The BatheTwoStep integrator provides a very cost-efficient solution if energy and momentum conservation matter. Its computational performance is highly comparable to the Newmark integrator. It features the same second-order accuracy along with controllable algorithmic damping. It functions as a two-step method that alternates between a trapezoidal step and a backward Euler step.

Generalized-\(\alpha\)

The GeneralizedAlpha integrator can be used to customize algorithmic damping in a single-step method. Several other methods can be recovered by adjusting its two parameters. It requires roughly twice as many vector operations as the Newmark integrator because the equation of motion is satisfied within the time step. This is not considered a severe performance issue since vector operations are inexpensive and implemented in parallel.

GSSSS

The most general option available is the GSSSS integrator. Optimal performance regarding overshoot, energy dissipation, and dispersion is achieved using the U0-V0 Optimal scheme.

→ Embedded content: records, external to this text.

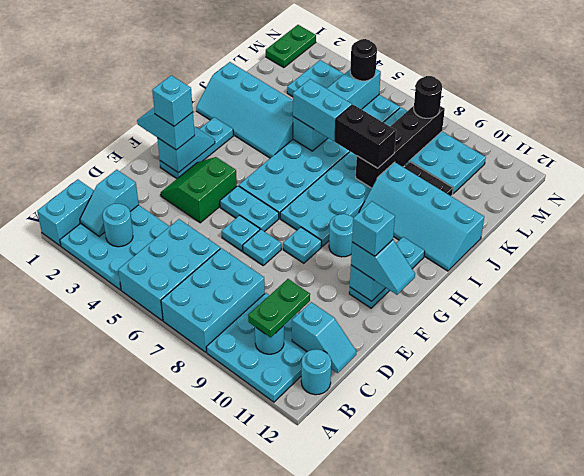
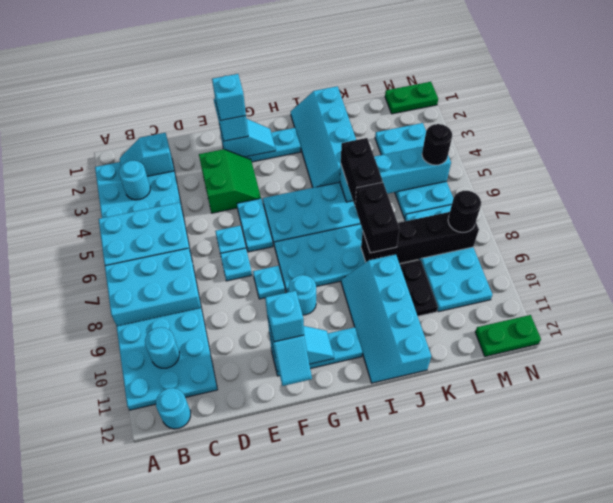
cyan 1x2 brick [37,179,94,246] -> none
green 1x2 plate [248,279,310,337] -> green 1x2 plate moved to [475,315,541,357]
cyan 1x2 slope [292,302,357,373] -> none
green 2x2 slope [161,157,237,223] -> green 2x2 slope turned to [199,149,261,213]
cyan 1x2 brick [293,79,352,141] -> black 1x2 brick [341,138,383,205]

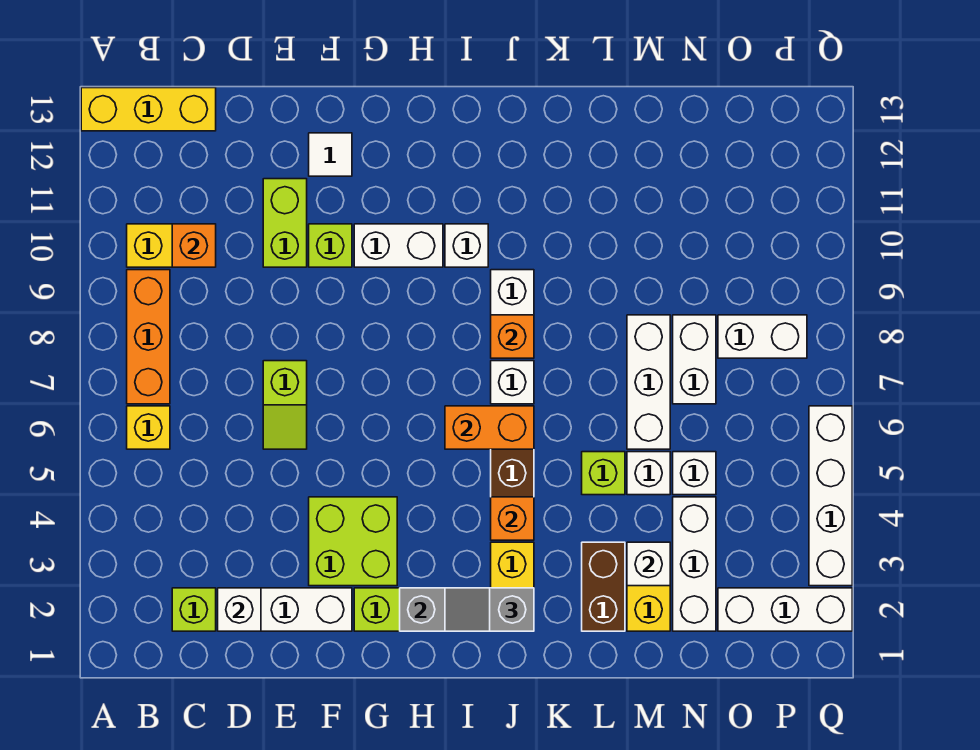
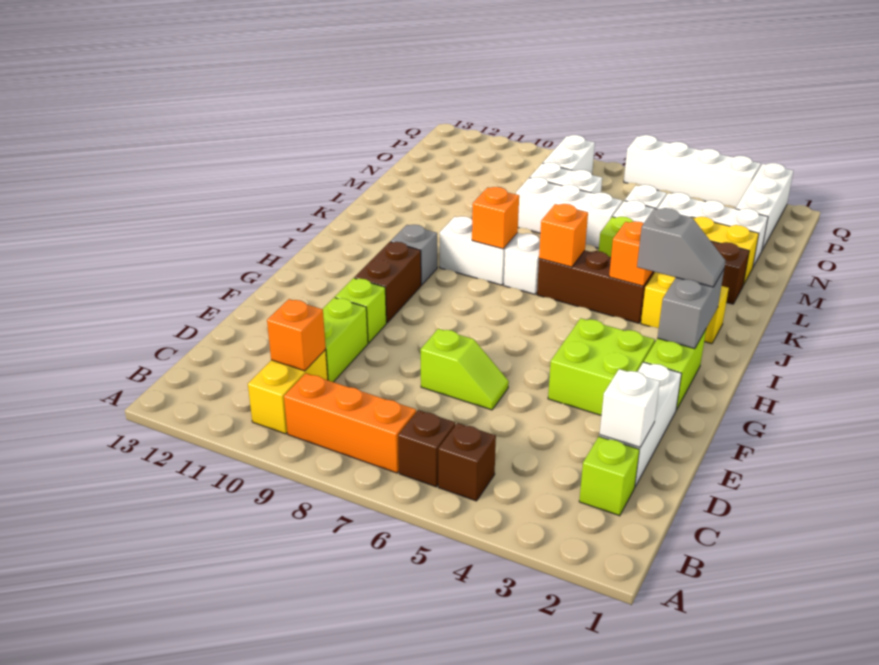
yellow 1x3 brick [81,88,216,131] -> none
none -> brown 1x1 brick [438,423,496,501]
yellow 1x1 brick [127,406,170,449] -> brown 1x1 brick [398,410,455,487]
lime 1x2 brick [263,179,307,267] -> lime 1x2 brick turned to [323,298,368,382]
white 1x1 tile [309,133,352,176] -> none
white 1x2 brick [354,224,443,267] -> brown 1x2 brick [354,242,421,323]
grey 1x2 slope [445,588,534,631] -> grey 1x2 slope turned to [637,208,726,287]
orange 1x2 brick [445,406,534,449] -> orange 1x1 brick [539,204,588,267]
white 1x1 brick [445,224,488,267] -> grey 1x1 brick [391,225,437,285]
white 1x1 brick [627,542,670,586] -> none

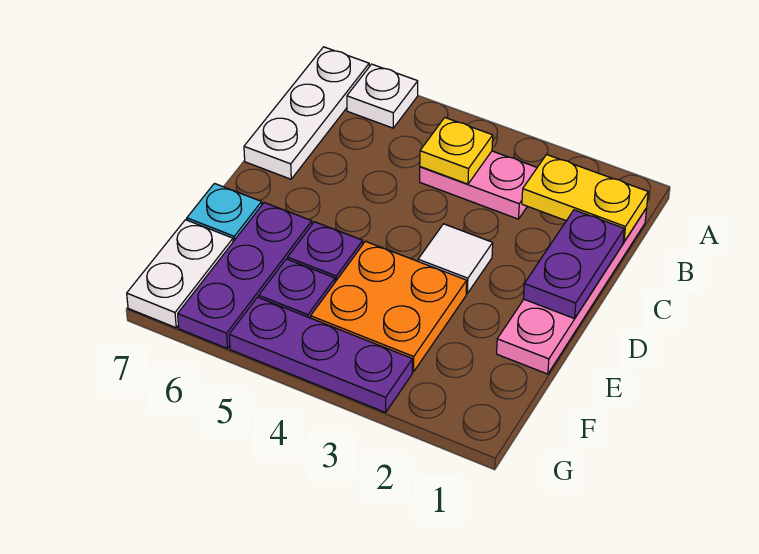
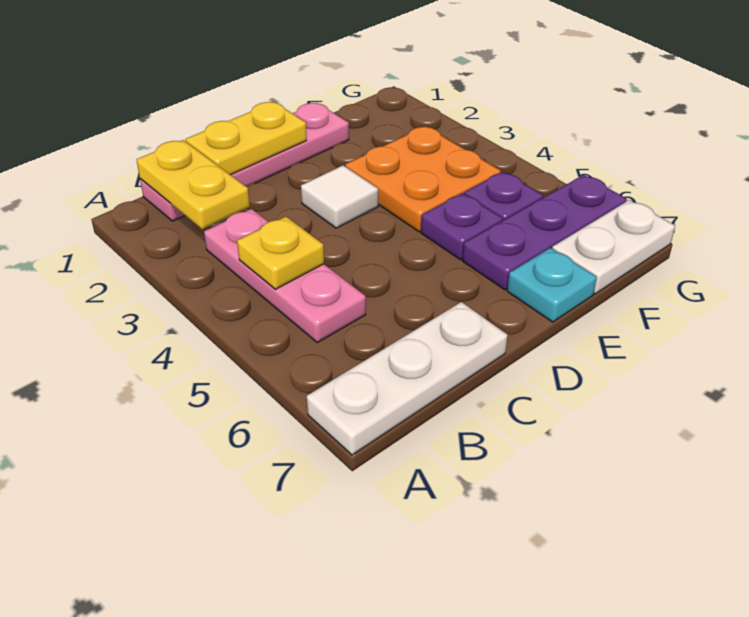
white 1x1 plate [347,64,418,128] -> none
pink 1x2 plate [420,151,537,219] -> pink 1x3 plate [204,209,366,343]
purple 1x2 plate [524,210,624,319] -> yellow 1x2 plate [186,102,307,175]
purple 1x3 plate [229,297,412,412] -> none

The GSSSS integrator requires an additional iteration to synchronize the state of the system. Consequently, its computational cost is slightly higher than that of the GeneralizedAlpha integrator.

Others

There are other methods implemented as well.

Explicit Methods

Explicit methods utilize acceleration as the primary unknown variable rather than displacement. Consequently, the equation of motion is typically formulated in the following manner:

\[ \bar{\mathbf{M}}\delta\mathbf{a}=\mathbf{R} \]

Within this formulation, \(\bar{\mathbf{M}}\) represents the effective mass matrix. The explicit nature of these methods stems from the fact that this matrix fundamentally excludes the future stiffness matrix \(\mathbf{K}_{n+1}\).

Central Difference (Not Available)

The explicit central difference method is frequently introduced in dynamics textbooks due to its simplicity. The major benefit is that the stiffness matrix does not enter the left-hand side of the equation of motion. This means factorization of the global effective matrix would only be done once under certain conditions. This characteristic leads to very efficient solutions.

However, it is generally difficult to meet those specific conditions. It is not implemented in this framework, and users are discouraged from using central difference in seismic engineering.

Tchamwa

The Tchamwa integrator is a generalization of the central difference method. It provides a first-order accurate solution featuring controllable numerical dissipation.

Explicit Bathe Two-Step

The explicit version of the Bathe two-step integrator is available. It is a second-order accurate method that includes controllable numerical dissipation.

Explicit Generalized-\(\alpha\)

The explicit version of the generalized-\(\alpha\) integrator is also available.

Others

There are other methods as well.

Does Order of Accuracy Matter?

The answer to this question is complicated.

The order of accuracy is directly reflected in the numerical results for linear problems. Choosing a method with a higher order of accuracy has a direct impact if precision matters. In this specific case, the order of accuracy indeed matters.

It probably does not matter for nonlinear problems where nonlinear material models are involved. The local integration is often done using the implicit Euler method in most implementations of nonlinear material models. The implicit Euler method is only a first-order accurate method. This local integration makes the material model the bottleneck for overall accuracy.

The results would likely not be more accurate than a first-order method even if a higher-order integrator is used. Algorithmic damping and numerical performance are more important as a general rule for nonlinear problems. It is worth considering a higher-order accurate integrator if the material model implementation is known to be second-order accurate. Using a first-order accurate integrator is completely sufficient otherwise.